● **Exercise requirements**
From the entries, copy every line that carries the string "right".

● **Dataset content**
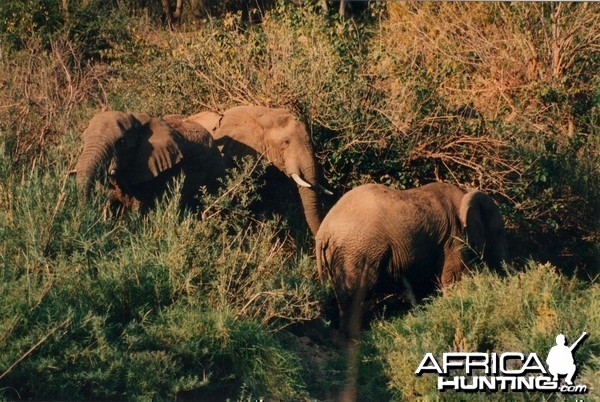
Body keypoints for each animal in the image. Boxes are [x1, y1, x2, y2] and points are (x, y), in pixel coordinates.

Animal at [314, 183, 506, 340]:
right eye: (499, 232)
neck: (466, 193)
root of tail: (323, 232)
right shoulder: (454, 237)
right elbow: (455, 278)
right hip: (357, 250)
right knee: (356, 292)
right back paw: (352, 340)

● **Written answer**
right eye: (499, 232)
right shoulder: (454, 237)
right elbow: (455, 278)
right hip: (357, 250)
right knee: (356, 292)
right back paw: (352, 340)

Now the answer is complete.